Given text —
* * * * * * *
Navigating the inconsistant world of conditions – ECoW ​

As an environmental consultancy that has an exceptional history in working with large renewable and infrastructure projects, we have an interest in what is required by the conditions of consent. Conditions of consent are requirements placed upon the project as way of ensuring certain risks are mitigated, the conditions are set by the Planning Authority and are usually generated through information contained within the planning application or at the request/advice of a statutory body. While we accept that each project is unique and will have conditions that relate to specific projects, there are common conditions and it is one of these conditions we will be focussing on in this piece.

ECoW

ECoW means different things to different people and planning conditions often reflect this inconsistency. For ecologists an ECoW is typically an Ecological Clerk of Works; an Ecological Clerk of Works is defined by the Chartered Institute of Ecology and Environmental Management as someone who among other things “Manages ecological operatives engaged in ecological mitigation activities – such as undertaking ecological watching briefs and translocation of protected species.”.

For other consultants and more importantly, statutory bodies (predominantly in Scotland) an ECoW could mean an Environmental Clerk of Works; an Environmental Clerk of Works is defined by the Association of Environmental and Ecological Clerk of Works as being “An environmental or construction professional with direct responsibility for MONITORING compliance with environmental legislation, policy or mitigation.”.

These terms are often used interchangeably, however, by definition, an ecological clerk of works is not an environmental clerk of works and vice versa and this is quite important when it comes to conditions of consent.
* * * * * * *
Work required —
Write the next part of the piece on ECoW and conditions of consent, picking up after its final sentence. The rows that follow have nothing to do with the text.
* * * * * * *
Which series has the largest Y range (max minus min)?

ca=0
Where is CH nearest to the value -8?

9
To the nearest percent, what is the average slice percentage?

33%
* * * * * * *
Response to this task —
Naturally Compliant recently reviewed conditions of consent for two separate wind farms for the same developer. For the first wind farm, the conditions specified that an Ecological Clerk of Works will MONITOR and REPORT on compliance with both Ecology and Hydrology requirements only, at no point does it state the Ecological Clerk of works will undertake any ecological surveys or mitigation. The conditions then go on to mention that a previously unmentioned Environmental Clerk of Works will be responsible for reviewing micro siting requests.

For the second wind farm, the conditions of consent state that the Ecological Clerk of Works is to UNDERTAKE ecological surveys to inform the Construction Environmental Management plan (CEMP) and they are then required to MONITOR and REPORT on compliance with legislation and the CEMP regarding Ecology and Hydrology constraints, a sort of hybrid role.

A recent review of planning conditions identified that where an ECoW was required, 70% of these were Ecological Clerk of Works, of that 70% only 30% had a purely ecological remit, making most ECoWs, by definition, an Environmental Clerk of Works.

If you as a developer, construction or civil engineering contractor ask a consultancy to supply an ecological clerk of works, you will most likely get an ecologist as consultancies are often eager to please. But given the wider environmental responsibilities in most roles, make sure the resource you receive know what is required of them and have the experience to deliver the role, especially given the monitoring and reporting requirements now outlined in most conditions of consent.